A good question.  One in fact that many executors never ask themselves - but should.  The first thing to note is that acting as an executor is not compulsory.  However, if an executor is intending to decline to act, this decision should be made and communicated to the relevant individuals as soon as possible.

An executor’s job is to carry out the terms of the deceased’s Will.  This may involve a range of duties, starting with making funeral arrangements if the will maker has not already dealt with them while they were alive.

An executor is responsible for safeguarding the assets of the will maker’s estate.  Broadly, an executor will usually be required to identify all assets and liabilities, verify and pay all valid liabilities of the deceased, and then distribute the net value of the estate according to the terms of the Will.

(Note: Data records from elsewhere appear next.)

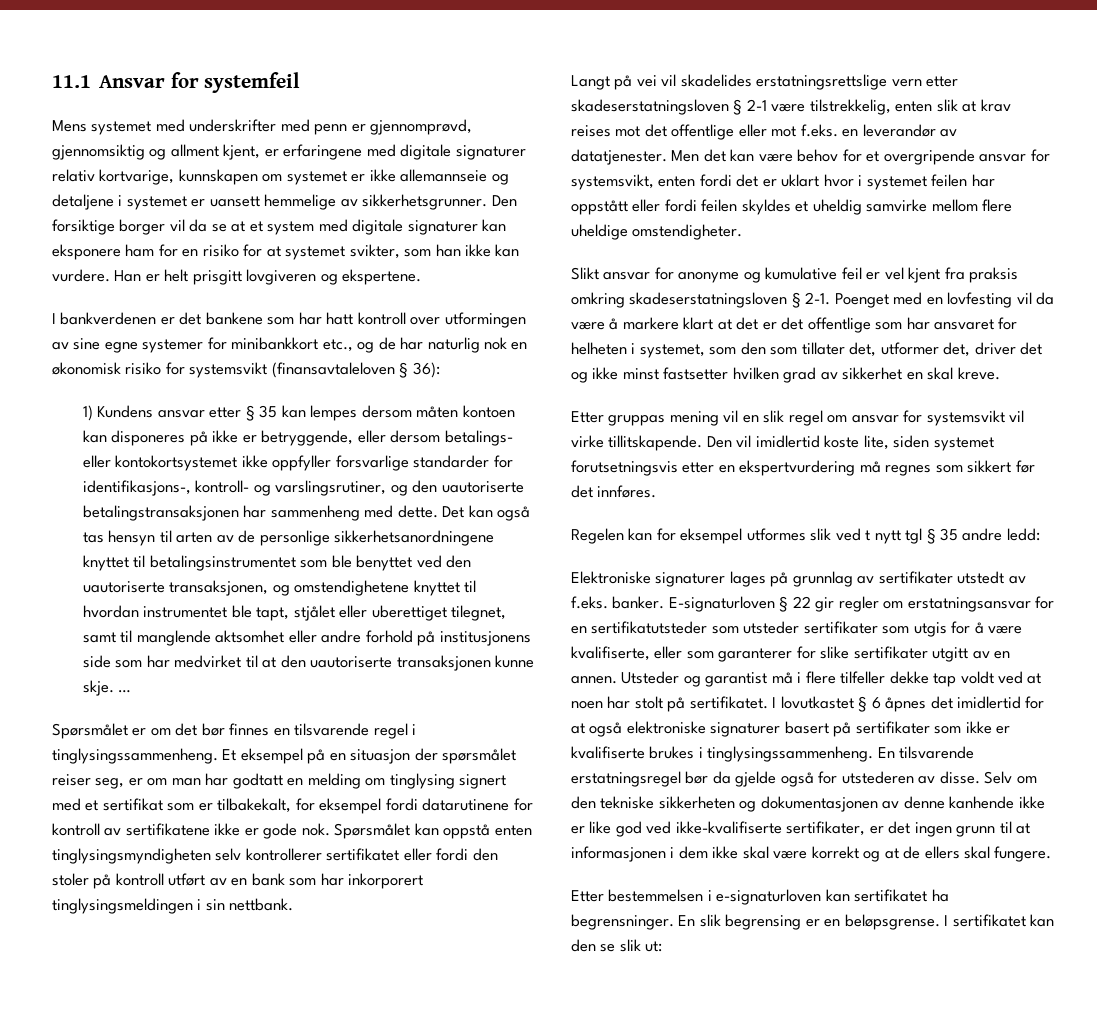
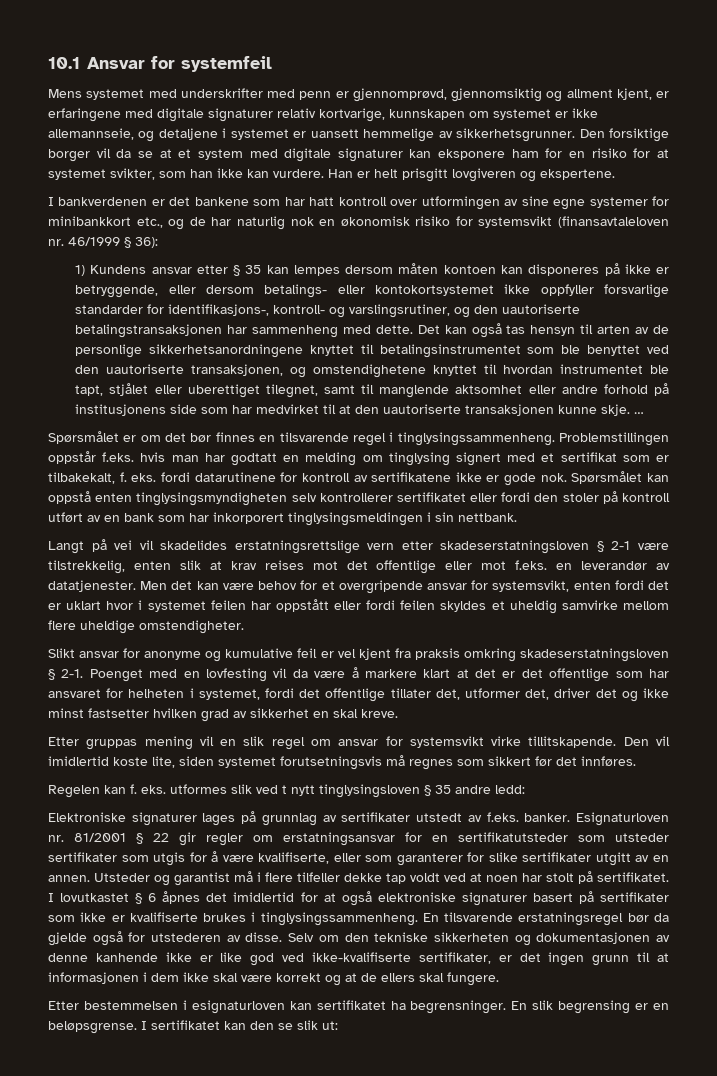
[52,75,91,88] 11.1 -> [48,57,80,69] 10.1
[400,169,488,182] allemannseie -> [48,128,134,140] allemannseie,
(395, 370) none -> [48,237,120,246] nr. 46/1999
[222,748,517,764] [52,774,168,789] Et eksempel på en situasjon der spørsmålet reiser seg, er om -> [559,432,669,446] [48,451,166,464] Problemstillingen oppstår f.eks. hvis
[295,798,382,814] for eksempel -> [119,472,157,482] f. eks.
[709,342,798,355] som den som -> [265,688,386,702] fordi det offentlige
[1009,410,1025,422] vil -> (484, 742) none
[682,460,856,476] etter en ekspertvurdering -> (382, 763) none
[656,528,743,544] for eksempel -> [130,784,166,794] f. eks.
[905,528,923,544] tgl -> [319,784,420,798] tinglysingsloven
[668,596,775,612] E-signaturloven -> [576,812,670,826] [48,833,126,842] Esignaturloven nr. 81/2001
[716,889,822,905] e-signaturloven -> [191,1000,285,1014] esignaturloven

An executor of an estate is held to a very high standard of behaviour; they act in a fiduciary capacity, and must act in the best interests of the estate and all of the beneficiaries.  If there is a conflict between their personal interests and those of the estate and the beneficiaries, the latter interests must prevail.

Executors can delegate some of their actions and responsibilities to others.  They can retain various third parties to assist (e.g. lawyers, accountants, real estate agents, etc.) but, in the end, ‘the buck stops’ with them personally.

In financial terms, an executor is entitled to be repaid by the estate for any amounts they have paid on behalf of the estate provided these amounts are appropriate.  Common items for reimbursement include such items as funeral expenses and legal fees.  Receipts should be kept for any amounts paid.

Generally, an executor does not receive any financial payment for carrying out their duties.  However, payment may be made:

  1. Where the will maker indicates in the Will that the executor is to be paid for their ‘time and trouble’.
  2. If all of the beneficiaries are able to agree on an amount the executor should receive from the estate for acting as executor.
  3. Where, upon application being made, the Supreme Court orders that the executor is entitled to be paid.

Executorship can be difficult.  It may involve navigating delicate family issues between beneficiaries.  There may be actions of a ‘rogue’ donee of a power of attorney to deal with, who acted on behalf of the deceased before death.  It could be that there is a challenge to the deceased’s Will, in which case the executor becomes a legal ‘defender’ of the terms of the Will, and could in fact become a defendant to a legal action brought under the legislation governing challenges to Wills.  There are many other situations in which an executor could find themselves in a delicate and difficult situation, acting for the estate on an unpaid basis.

Many executors are the sole (or major) beneficiary of the deceased’s estate, and undertake the task to ensure that the job is correctly completed. Most executors do not ever think about declining to act; perhaps more should.